SOURCE RECORDS below:

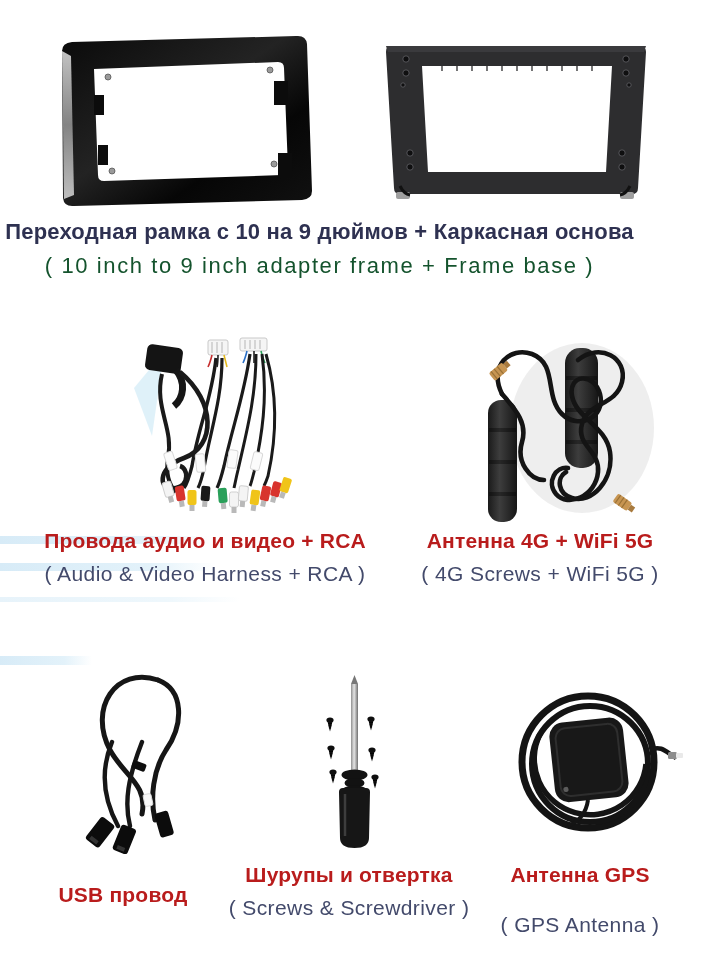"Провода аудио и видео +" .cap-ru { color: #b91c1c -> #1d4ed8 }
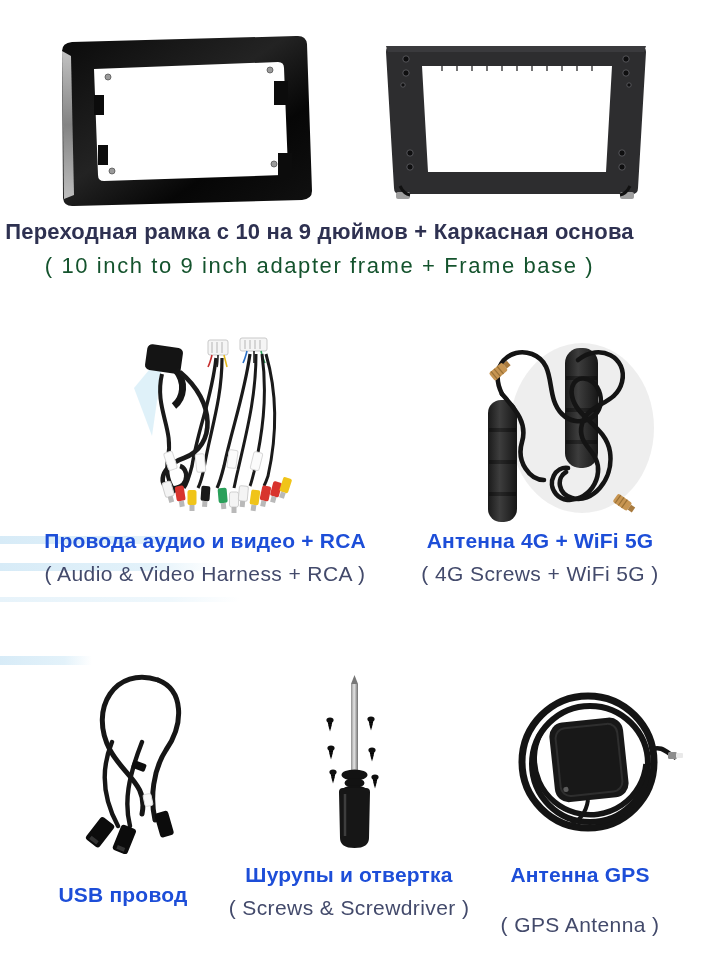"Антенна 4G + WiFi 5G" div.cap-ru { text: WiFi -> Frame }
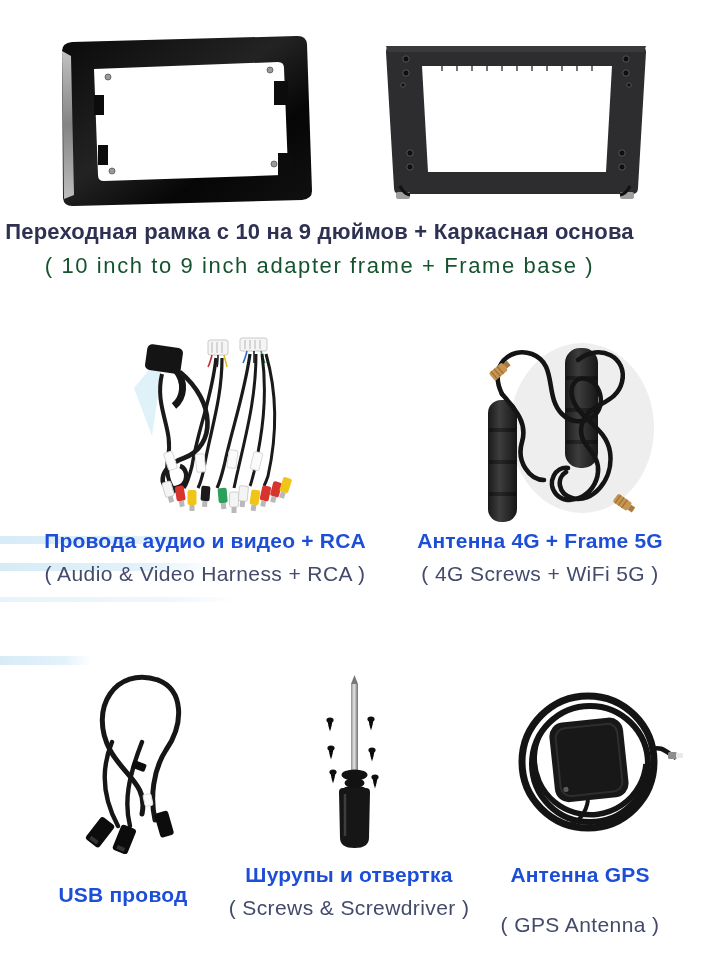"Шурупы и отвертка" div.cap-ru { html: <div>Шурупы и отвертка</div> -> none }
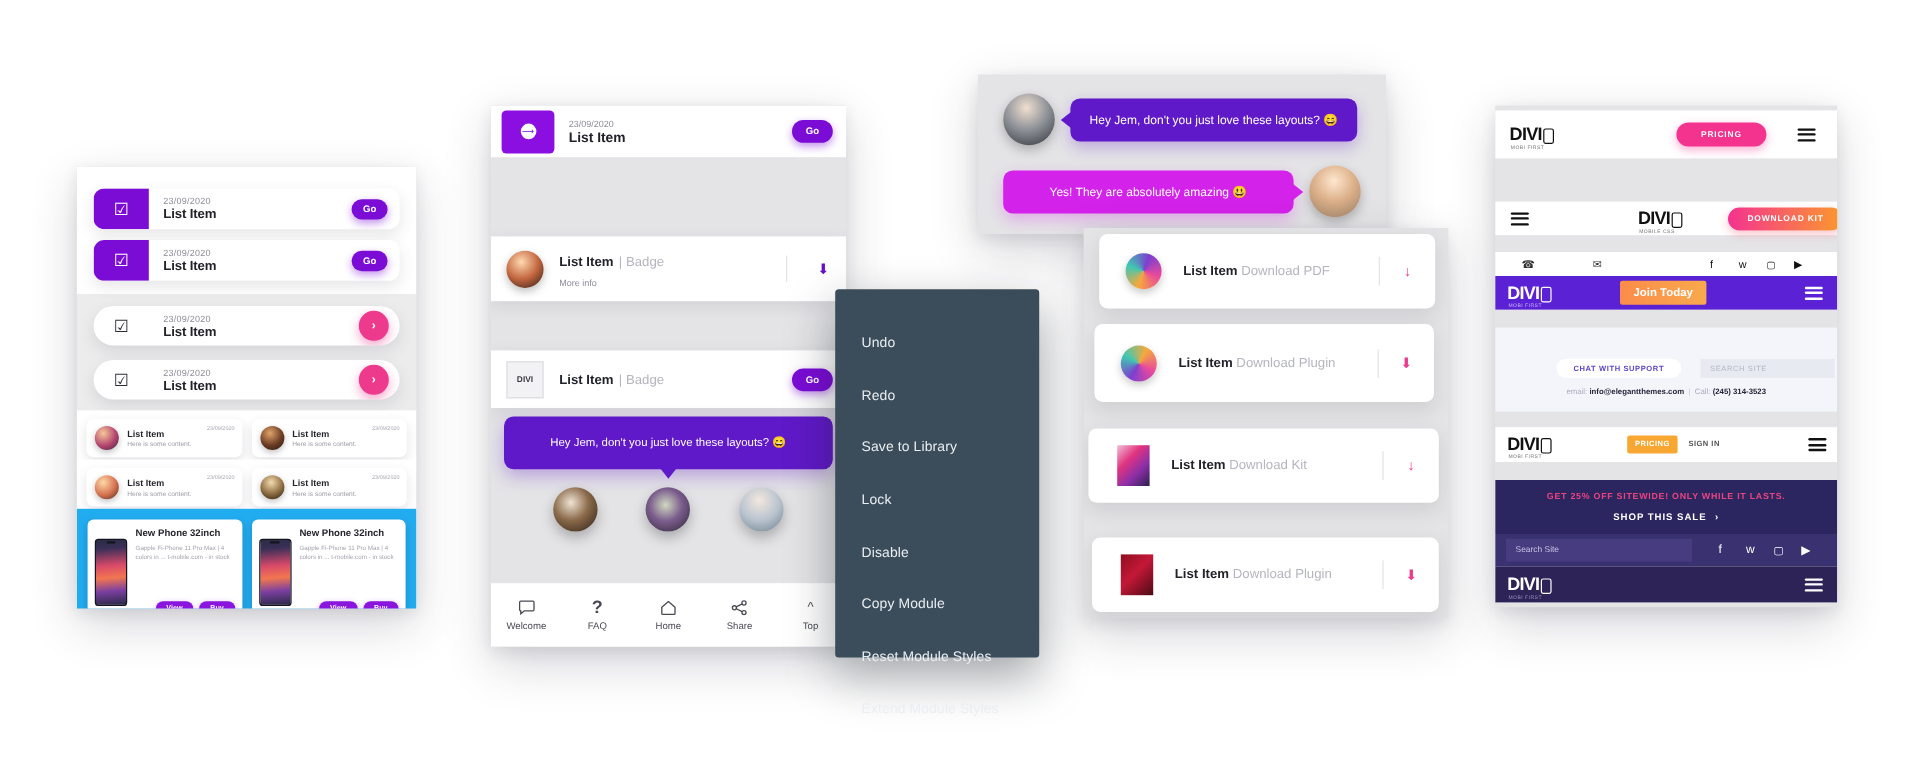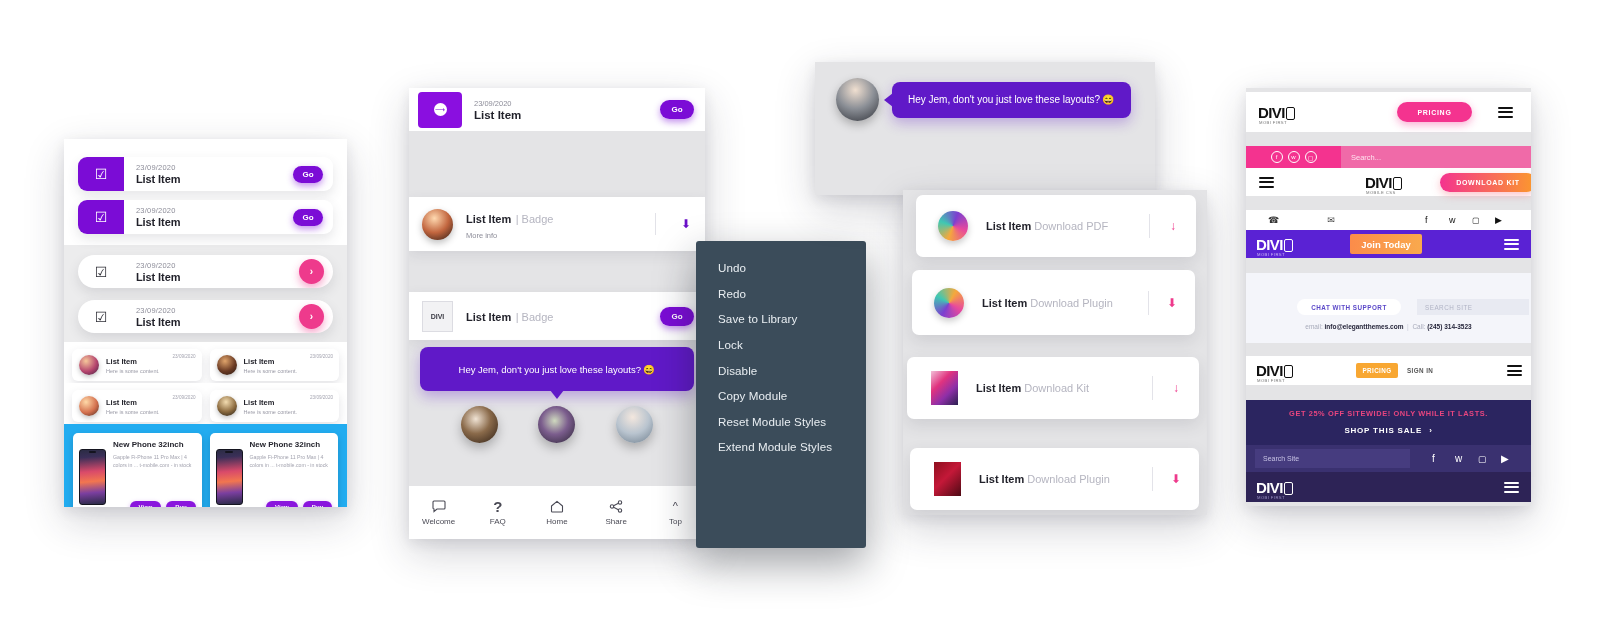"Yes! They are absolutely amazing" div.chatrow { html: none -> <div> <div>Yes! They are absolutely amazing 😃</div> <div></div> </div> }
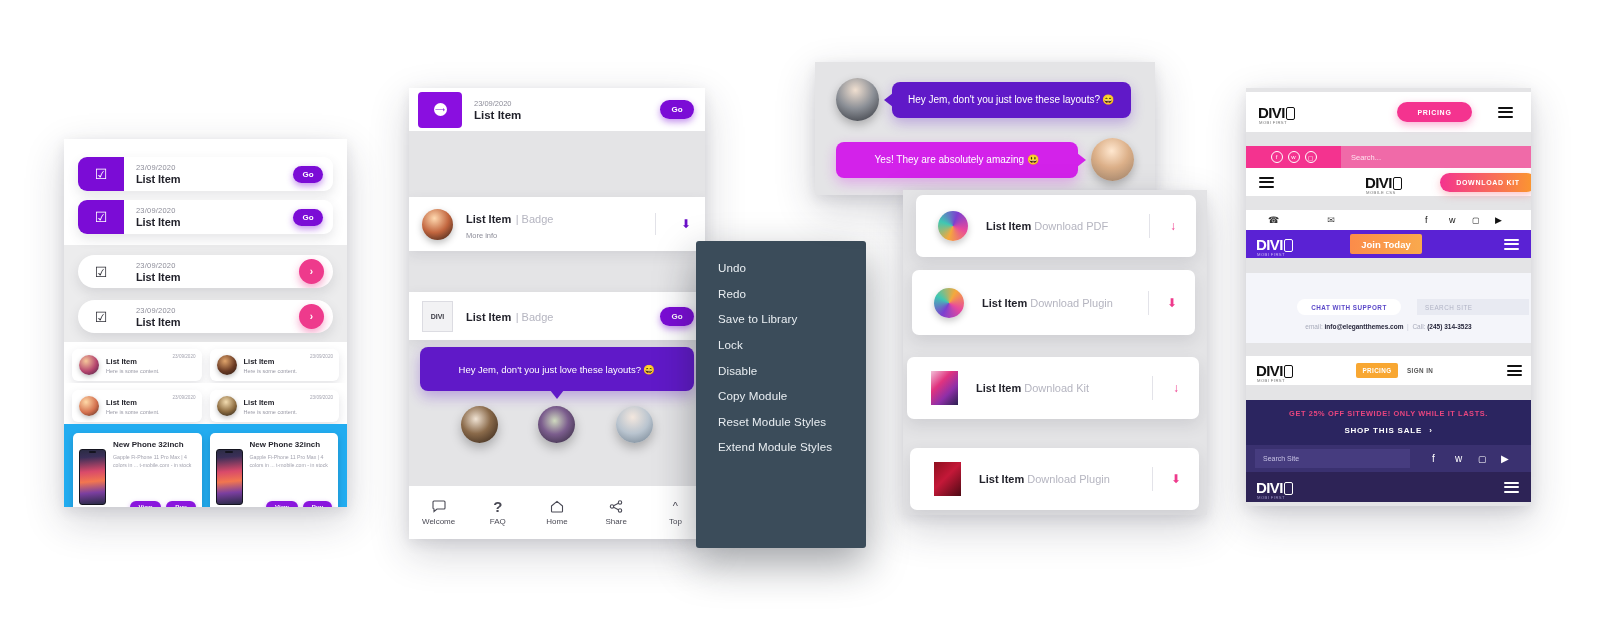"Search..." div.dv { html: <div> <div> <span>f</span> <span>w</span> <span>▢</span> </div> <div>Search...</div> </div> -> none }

End of SOURCE RECORDS.

-- ABOUT THIS TASK --
Write out the records above in full and exactly, with no pictures.

-- TASK SOLUTION --
"Провода аудио и видео +" .cap-ru { color: #b91c1c -> #1d4ed8 }
"Антенна 4G + WiFi 5G" div.cap-ru { text: WiFi -> Frame }
"Шурупы и отвертка" div.cap-ru { html: <div>Шурупы и отвертка</div> -> none }
"Yes! They are absolutely amazing" div.chatrow { html: none -> <div> <div>Yes! They are absolutely amazing 😃</div> <div></div> </div> }
"Search..." div.dv { html: <div> <div> <span>f</span> <span>w</span> <span>▢</span> </div> <div>Search...</div> </div> -> none }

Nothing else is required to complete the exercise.